When we first heard of Tetris Effect on it’s announcement for PSVR, we were certainly intrigued but it had us questioning would it transfer well to VR. However, as soon as we got the chance to play it at EGX 2018 it silenced any of those thoughts and became a game we had to get on day of releases. Now, the game has been released on the Oculus Quest, so we have dived into this version, but how does it hold out?
Why is it called the Tetris Effect? If you are not aware the Tetris Effect is a name for what occurs when people devote so much of their time and attention to an activity it begins to pattern their thoughts, mental images and dreams – which took it’s name from Tetris. As people who have played it for a prolonged time might find themselves thinking about different shapes in the real world and how they fit together.

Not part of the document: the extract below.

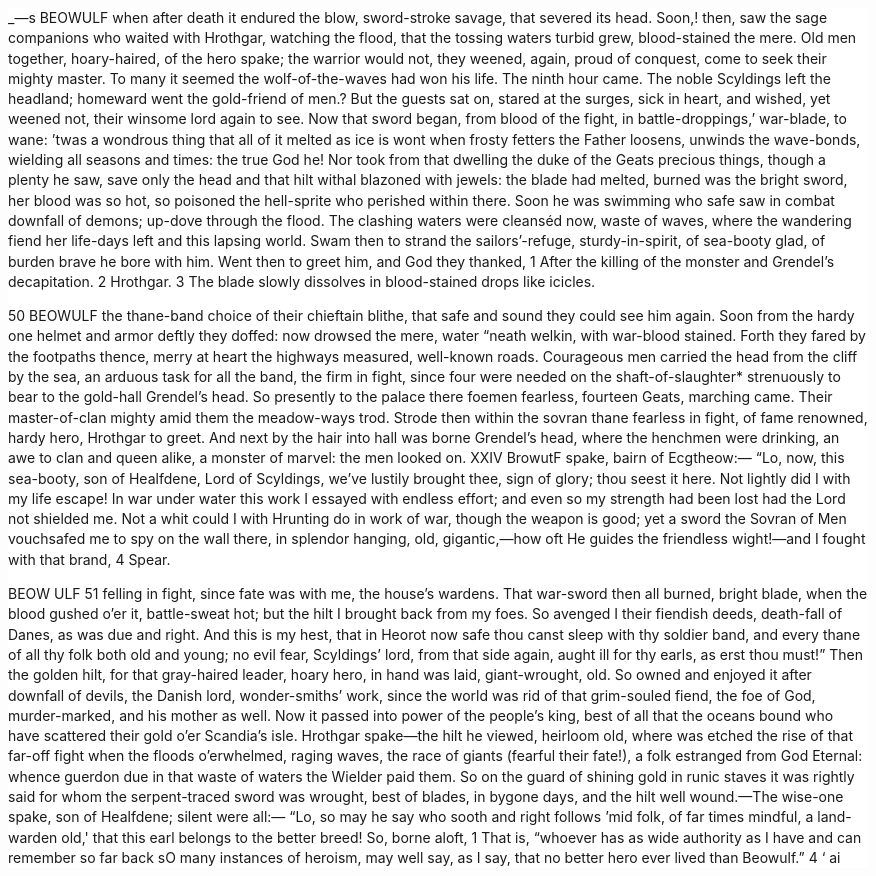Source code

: _—s BEOWULF when after death it endured the blow, sword-stroke savage, that severed its head. Soon,! then, saw the sage companions who waited with Hrothgar, watching the flood, that the tossing waters turbid grew, blood-stained the mere. Old men together, hoary-haired, of the hero spake; the warrior would not, they weened, again, proud of conquest, come to seek their mighty master. To many it seemed the wolf-of-the-waves had won his life. The ninth hour came. The noble Scyldings left the headland; homeward went the gold-friend of men.? But the guests sat on, stared at the surges, sick in heart, and wished, yet weened not, their winsome lord again to see. Now that sword began, from blood of the fight, in battle-droppings,’ war-blade, to wane: ’twas a wondrous thing that all of it melted as ice is wont when frosty fetters the Father loosens, unwinds the wave-bonds, wielding all seasons and times: the true God he! Nor took from that dwelling the duke of the Geats precious things, though a plenty he saw, save only the head and that hilt withal blazoned with jewels: the blade had melted, burned was the bright sword, her blood was so hot, so poisoned the hell-sprite who perished within there. Soon he was swimming who safe saw in combat downfall of demons; up-dove through the flood. The clashing waters were cleanséd now, waste of waves, where the wandering fiend her life-days left and this lapsing world. Swam then to strand the sailors’-refuge, sturdy-in-spirit, of sea-booty glad, of burden brave he bore with him. Went then to greet him, and God they thanked, 1 After the killing of the monster and Grendel’s decapitation. 2 Hrothgar. 3 The blade slowly dissolves in blood-stained drops like icicles.

50 BEOWULF the thane-band choice of their chieftain blithe, that safe and sound they could see him again. Soon from the hardy one helmet and armor deftly they doffed: now drowsed the mere, water “neath welkin, with war-blood stained. Forth they fared by the footpaths thence, merry at heart the highways measured, well-known roads. Courageous men carried the head from the cliff by the sea, an arduous task for all the band, the firm in fight, since four were needed on the shaft-of-slaughter* strenuously to bear to the gold-hall Grendel’s head. So presently to the palace there foemen fearless, fourteen Geats, marching came. Their master-of-clan mighty amid them the meadow-ways trod. Strode then within the sovran thane fearless in fight, of fame renowned, hardy hero, Hrothgar to greet. And next by the hair into hall was borne Grendel’s head, where the henchmen were drinking, an awe to clan and queen alike, a monster of marvel: the men looked on. XXIV BrowutF spake, bairn of Ecgtheow:— “Lo, now, this sea-booty, son of Healfdene, Lord of Scyldings, we’ve lustily brought thee, sign of glory; thou seest it here. Not lightly did I with my life escape! In war under water this work I essayed with endless effort; and even so my strength had been lost had the Lord not shielded me. Not a whit could I with Hrunting do in work of war, though the weapon is good; yet a sword the Sovran of Men vouchsafed me to spy on the wall there, in splendor hanging, old, gigantic,—how oft He guides the friendless wight!—and I fought with that brand, 4 Spear.

BEOW ULF 51 felling in fight, since fate was with me, the house’s wardens. That war-sword then all burned, bright blade, when the blood gushed o’er it, battle-sweat hot; but the hilt I brought back from my foes. So avenged I their fiendish deeds, death-fall of Danes, as was due and right. And this is my hest, that in Heorot now safe thou canst sleep with thy soldier band, and every thane of all thy folk both old and young; no evil fear, Scyldings’ lord, from that side again, aught ill for thy earls, as erst thou must!” Then the golden hilt, for that gray-haired leader, hoary hero, in hand was laid, giant-wrought, old. So owned and enjoyed it after downfall of devils, the Danish lord, wonder-smiths’ work, since the world was rid of that grim-souled fiend, the foe of God, murder-marked, and his mother as well. Now it passed into power of the people’s king, best of all that the oceans bound who have scattered their gold o’er Scandia’s isle. Hrothgar spake—the hilt he viewed, heirloom old, where was etched the rise of that far-off fight when the floods o’erwhelmed, raging waves, the race of giants (fearful their fate!), a folk estranged from God Eternal: whence guerdon due in that waste of waters the Wielder paid them. So on the guard of shining gold in runic staves it was rightly said for whom the serpent-traced sword was wrought, best of blades, in bygone days, and the hilt well wound.—The wise-one spake, son of Healfdene; silent were all:— “Lo, so may he say who sooth and right follows ’mid folk, of far times mindful, a land-warden old,' that this earl belongs to the better breed! So, borne aloft, 1 That is, “whoever has as wide authority as I have and can remember so far back sO many instances of heroism, may well say, as I say, that no better hero ever lived than Beowulf.” 4 ‘ ai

With Tetris being well known by gamers of all generations I think it would be pretty pointless to talk in this review on how the gameplay works – but I think it what is interesting is how they have approached this in VR.
They have brought a variety of game modes into Tetris Effect – each of which will all provide a different experience. Resulting in changes on your approach, your skills and your reactions. We would recommend starting with Journey mode, which will take you on a trip though all the stages and offers different difficulties – with each stage altering between game speeds never mind what difficulty you play on. Then outside of this they offer different modes that will allow for a slow zen-like experience to more hectic fast paced gameplay that will really test your reactions for sure.
So, where was are getting the essentially the same Tetris, some gamers have known and loved since 1984, what makes it different is the approach that Enhance have taken. We have seen Enhance’s previous work in bringing a flat screen music game to life in VR with Rez Infinite, and they have taken the same audio visual approach with Tetris Effect.
This is where Enhance have done the work in bringing your standard flat Tetris surface to life. As previously mentioned they have brought audio visual approach into the game to do this. This is done by bringing elements around the Tetris board to life – from being in a tribal camp fire setting to underwater with dolphins swimming either side of you. Then add to this other effects that suit the settings and the change in design of the Tetris board really make this visually stimulating to play.
The visuals are only the start of this experience, as the use of audio is just as important in what Enhance have done with the franchise. With the soundtrack being one of our favourite parts of the game, with each setting in the game having a song that suits what you are seeing, and also increasing and decreasing tempo to suit the speed the blocks are dropping at. Fully taking you into the experience and nodding your head a little as you play.
You might be thinking does this not distract you from the game with what is going on around you and the music being so catchy – where this can be at first, you soon become transfixed in the game and manage to take it all in without loosing your concentration on the board.
One thing we are so happy with is the soundtrack now being available on Spotify to listen to outside of playing the game – it’s getting a lot of playtime here.
When it comes to the controls we found although it was very playable with the Touch controllers, when it comes to more intense and faster levels and modes the analogue controls weren’t perfect. This sometimes led to us dropping the blocks a lot quicker than expected and misplacing them. However, if you find yourself doing this and have a bluetooth controller (like a Xbox controller), you can connect this to the Quest and use this – which we found was a better way to play.
With this being Tetris the game is made to played seated, meaning there is no need for a larger playspace and it will be comfortable for anyone to play.
The longevity of Tetris Effect is pretty much endless if you are Tetris fan, and if you are purchasing the game we would expect you will be. With the Quest version it is so simple to jump in for a quick game with it being a standalone headset, and also for those longer sessions if that is what you want. With all the modes available and how it really grips all yours senses when you play it, you can enjoy playing it over and over again.
For the purposes of transparency, this review was created using a code provided by the company or their respective PR company. The use of a review code does not affect my judgement of the game.